**Exercise task**
Rewrite every line of the material as a Markdown table with the columns "Row" and "Entry," numbering the rows in order and omitting any blank lines.

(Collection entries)
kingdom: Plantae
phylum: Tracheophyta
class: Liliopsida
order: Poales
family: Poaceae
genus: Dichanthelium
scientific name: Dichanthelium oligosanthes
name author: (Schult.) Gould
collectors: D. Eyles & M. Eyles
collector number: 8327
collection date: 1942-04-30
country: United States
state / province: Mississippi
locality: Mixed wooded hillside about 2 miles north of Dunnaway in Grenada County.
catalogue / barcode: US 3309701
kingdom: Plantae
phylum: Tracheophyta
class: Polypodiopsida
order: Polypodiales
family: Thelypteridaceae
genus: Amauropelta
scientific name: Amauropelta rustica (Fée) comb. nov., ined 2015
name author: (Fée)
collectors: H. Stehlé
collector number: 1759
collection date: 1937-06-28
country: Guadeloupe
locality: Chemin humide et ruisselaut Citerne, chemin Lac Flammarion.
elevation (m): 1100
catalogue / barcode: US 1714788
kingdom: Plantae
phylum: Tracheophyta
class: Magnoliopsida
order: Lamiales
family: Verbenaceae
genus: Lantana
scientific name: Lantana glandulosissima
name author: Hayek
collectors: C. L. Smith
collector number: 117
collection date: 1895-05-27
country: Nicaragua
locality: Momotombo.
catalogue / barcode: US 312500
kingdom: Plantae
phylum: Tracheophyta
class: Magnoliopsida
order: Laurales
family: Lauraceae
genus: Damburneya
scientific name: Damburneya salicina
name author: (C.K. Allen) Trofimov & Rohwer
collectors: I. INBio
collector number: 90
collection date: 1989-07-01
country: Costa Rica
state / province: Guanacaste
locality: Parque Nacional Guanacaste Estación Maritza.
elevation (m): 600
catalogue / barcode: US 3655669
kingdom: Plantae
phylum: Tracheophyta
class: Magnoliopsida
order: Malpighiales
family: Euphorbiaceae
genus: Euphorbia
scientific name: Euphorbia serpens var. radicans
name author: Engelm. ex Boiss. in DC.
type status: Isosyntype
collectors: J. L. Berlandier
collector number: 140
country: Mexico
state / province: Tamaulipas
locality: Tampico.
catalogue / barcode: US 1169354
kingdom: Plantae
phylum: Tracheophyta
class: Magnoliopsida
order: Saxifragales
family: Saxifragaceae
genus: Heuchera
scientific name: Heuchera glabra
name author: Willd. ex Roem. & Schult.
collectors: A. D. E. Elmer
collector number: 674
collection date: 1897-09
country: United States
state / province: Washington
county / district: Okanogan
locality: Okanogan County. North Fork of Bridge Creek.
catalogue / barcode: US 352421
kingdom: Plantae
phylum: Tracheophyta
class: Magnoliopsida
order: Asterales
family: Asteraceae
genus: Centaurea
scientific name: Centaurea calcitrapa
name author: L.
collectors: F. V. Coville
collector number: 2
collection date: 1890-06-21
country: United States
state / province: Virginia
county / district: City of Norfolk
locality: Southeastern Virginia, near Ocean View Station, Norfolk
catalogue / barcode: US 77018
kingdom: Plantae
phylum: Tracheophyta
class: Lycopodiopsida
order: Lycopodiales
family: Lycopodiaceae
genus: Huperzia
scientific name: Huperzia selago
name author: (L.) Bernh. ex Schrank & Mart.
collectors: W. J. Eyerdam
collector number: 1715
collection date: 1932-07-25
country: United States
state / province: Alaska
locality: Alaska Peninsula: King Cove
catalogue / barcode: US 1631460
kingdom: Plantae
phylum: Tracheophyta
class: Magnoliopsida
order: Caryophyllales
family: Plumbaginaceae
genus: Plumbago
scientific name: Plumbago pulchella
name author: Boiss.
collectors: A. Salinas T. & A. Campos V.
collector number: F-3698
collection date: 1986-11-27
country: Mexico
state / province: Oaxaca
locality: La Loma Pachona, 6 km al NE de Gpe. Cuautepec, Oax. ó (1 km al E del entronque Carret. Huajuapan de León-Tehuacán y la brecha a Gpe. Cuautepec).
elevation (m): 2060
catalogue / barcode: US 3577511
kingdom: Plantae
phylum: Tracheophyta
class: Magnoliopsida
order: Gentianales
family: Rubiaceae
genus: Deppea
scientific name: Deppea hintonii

**Solution for this task**
| Row | Entry |
|---|---|
| 1 | kingdom: Plantae |
| 2 | phylum: Tracheophyta |
| 3 | class: Liliopsida |
| 4 | order: Poales |
| 5 | family: Poaceae |
| 6 | genus: Dichanthelium |
| 7 | scientific name: Dichanthelium oligosanthes |
| 8 | name author: (Schult.) Gould |
| 9 | collectors: D. Eyles & M. Eyles |
| 10 | collector number: 8327 |
| 11 | collection date: 1942-04-30 |
| 12 | country: United States |
| 13 | state / province: Mississippi |
| 14 | locality: Mixed wooded hillside about 2 miles north of Dunnaway in Grenada County. |
| 15 | catalogue / barcode: US 3309701 |
| 16 | kingdom: Plantae |
| 17 | phylum: Tracheophyta |
| 18 | class: Polypodiopsida |
| 19 | order: Polypodiales |
| 20 | family: Thelypteridaceae |
| 21 | genus: Amauropelta |
| 22 | scientific name: Amauropelta rustica (Fée) comb. nov., ined 2015 |
| 23 | name author: (Fée) |
| 24 | collectors: H. Stehlé |
| 25 | collector number: 1759 |
| 26 | collection date: 1937-06-28 |
| 27 | country: Guadeloupe |
| 28 | locality: Chemin humide et ruisselaut Citerne, chemin Lac Flammarion. |
| 29 | elevation (m): 1100 |
| 30 | catalogue / barcode: US 1714788 |
| 31 | kingdom: Plantae |
| 32 | phylum: Tracheophyta |
| 33 | class: Magnoliopsida |
| 34 | order: Lamiales |
| 35 | family: Verbenaceae |
| 36 | genus: Lantana |
| 37 | scientific name: Lantana glandulosissima |
| 38 | name author: Hayek |
| 39 | collectors: C. L. Smith |
| 40 | collector number: 117 |
| 41 | collection date: 1895-05-27 |
| 42 | country: Nicaragua |
| 43 | locality: Momotombo. |
| 44 | catalogue / barcode: US 312500 |
| 45 | kingdom: Plantae |
| 46 | phylum: Tracheophyta |
| 47 | class: Magnoliopsida |
| 48 | order: Laurales |
| 49 | family: Lauraceae |
| 50 | genus: Damburneya |
| 51 | scientific name: Damburneya salicina |
| 52 | name author: (C.K. Allen) Trofimov & Rohwer |
| 53 | collectors: I. INBio |
| 54 | collector number: 90 |
| 55 | collection date: 1989-07-01 |
| 56 | country: Costa Rica |
| 57 | state / province: Guanacaste |
| 58 | locality: Parque Nacional Guanacaste Estación Maritza. |
| 59 | elevation (m): 600 |
| 60 | catalogue / barcode: US 3655669 |
| 61 | kingdom: Plantae |
| 62 | phylum: Tracheophyta |
| 63 | class: Magnoliopsida |
| 64 | order: Malpighiales |
| 65 | family: Euphorbiaceae |
| 66 | genus: Euphorbia |
| 67 | scientific name: Euphorbia serpens var. radicans |
| 68 | name author: Engelm. ex Boiss. in DC. |
| 69 | type status: Isosyntype |
| 70 | collectors: J. L. Berlandier |
| 71 | collector number: 140 |
| 72 | country: Mexico |
| 73 | state / province: Tamaulipas |
| 74 | locality: Tampico. |
| 75 | catalogue / barcode: US 1169354 |
| 76 | kingdom: Plantae |
| 77 | phylum: Tracheophyta |
| 78 | class: Magnoliopsida |
| 79 | order: Saxifragales |
| 80 | family: Saxifragaceae |
| 81 | genus: Heuchera |
| 82 | scientific name: Heuchera glabra |
| 83 | name author: Willd. ex Roem. & Schult. |
| 84 | collectors: A. D. E. Elmer |
| 85 | collector number: 674 |
| 86 | collection date: 1897-09 |
| 87 | country: United States |
| 88 | state / province: Washington |
| 89 | county / district: Okanogan |
| 90 | locality: Okanogan County. North Fork of Bridge Creek. |
| 91 | catalogue / barcode: US 352421 |
| 92 | kingdom: Plantae |
| 93 | phylum: Tracheophyta |
| 94 | class: Magnoliopsida |
| 95 | order: Asterales |
| 96 | family: Asteraceae |
| 97 | genus: Centaurea |
| 98 | scientific name: Centaurea calcitrapa |
| 99 | name author: L. |
| 100 | collectors: F. V. Coville |
| 101 | collector number: 2 |
| 102 | collection date: 1890-06-21 |
| 103 | country: United States |
| 104 | state / province: Virginia |
| 105 | county / district: City of Norfolk |
| 106 | locality: Southeastern Virginia, near Ocean View Station, Norfolk |
| 107 | catalogue / barcode: US 77018 |
| 108 | kingdom: Plantae |
| 109 | phylum: Tracheophyta |
| 110 | class: Lycopodiopsida |
| 111 | order: Lycopodiales |
| 112 | family: Lycopodiaceae |
| 113 | genus: Huperzia |
| 114 | scientific name: Huperzia selago |
| 115 | name author: (L.) Bernh. ex Schrank & Mart. |
| 116 | collectors: W. J. Eyerdam |
| 117 | collector number: 1715 |
| 118 | collection date: 1932-07-25 |
| 119 | country: United States |
| 120 | state / province: Alaska |
| 121 | locality: Alaska Peninsula: King Cove |
| 122 | catalogue / barcode: US 1631460 |
| 123 | kingdom: Plantae |
| 124 | phylum: Tracheophyta |
| 125 | class: Magnoliopsida |
| 126 | order: Caryophyllales |
| 127 | family: Plumbaginaceae |
| 128 | genus: Plumbago |
| 129 | scientific name: Plumbago pulchella |
| 130 | name author: Boiss. |
| 131 | collectors: A. Salinas T. & A. Campos V. |
| 132 | collector number: F-3698 |
| 133 | collection date: 1986-11-27 |
| 134 | country: Mexico |
| 135 | state / province: Oaxaca |
| 136 | locality: La Loma Pachona, 6 km al NE de Gpe. Cuautepec, Oax. ó (1 km al E del entronque Carret. Huajuapan de León-Tehuacán y la brecha a Gpe. Cuautepec). |
| 137 | elevation (m): 2060 |
| 138 | catalogue / barcode: US 3577511 |
| 139 | kingdom: Plantae |
| 140 | phylum: Tracheophyta |
| 141 | class: Magnoliopsida |
| 142 | order: Gentianales |
| 143 | family: Rubiaceae |
| 144 | genus: Deppea |
| 145 | scientific name: Deppea hintonii |